Crescitelli tiene una dilatada carrera en el sistema de salud, pero, de profesión, es contadora. Sagás, en cambio, es médico clínico, y por ello comandó los primeros auxilios.
La ministra de Salud fue atendida en la guardia del Central, donde le hicieron una radiografía. El hecho no fue comunicado oficialmente, a pesar de su gesto de corrección política: la funcionaria no acudió a un efector privado.
Crescitelli tuvo que hacer reposo desde el viernes hasta el domingo, pero el lunes reapareció en un acto público. Fue en el evento por los cien años del Hospital Perrupato, de San Martín, adonde estuvo con el gobernador Alfredo Cornejo, otros funcionarios e intendentes. Allí se pudo ver a Crescitelli con un cabestrillo en el brazo derecho.
Ante la consulta de este diario, en el Ministerio de Salud informaron que la ministra sufrió tres pequeñas fracturas en la cabeza del húmero derecho. Volvió al Central una vez más después del jueves y también le hicieron una tomografía en la Fuesmen.
Pudo retomar pronto las actividades, aunque deberá someterse a controles. "Aparentemente, con inmovilización y rehabilitación alcanza. En diez días se hará un nuevo control. Se le hizo una tomografía para ver si hubo desplazamiento, pero por el momento no le hace falta cirugía ", precisó el propio Sagás, ante la consulta de este diario.

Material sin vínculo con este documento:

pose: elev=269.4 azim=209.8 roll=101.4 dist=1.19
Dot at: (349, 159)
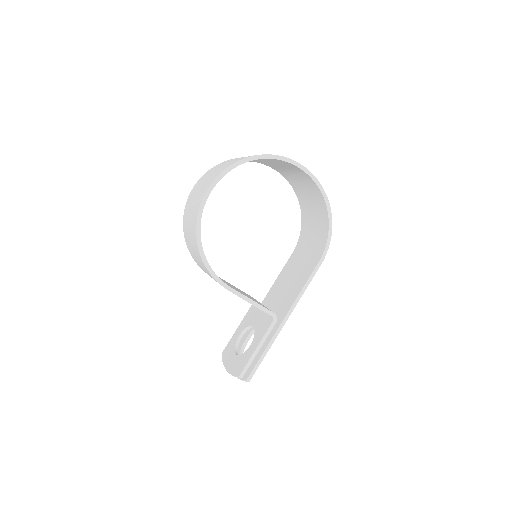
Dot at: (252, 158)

La funcionaria se accidentó en la bodega Navarro Correas. En la noche del jueves pasado, había asistido a una cena, después de la reunión del Consejo Federal de Salud (COFESA) en el Hotel Intercontinental. Iba de tacos, resbaló en un escalón y se terminó golpeando. Fue un accidente menor, pero sus consecuencias, no tanto.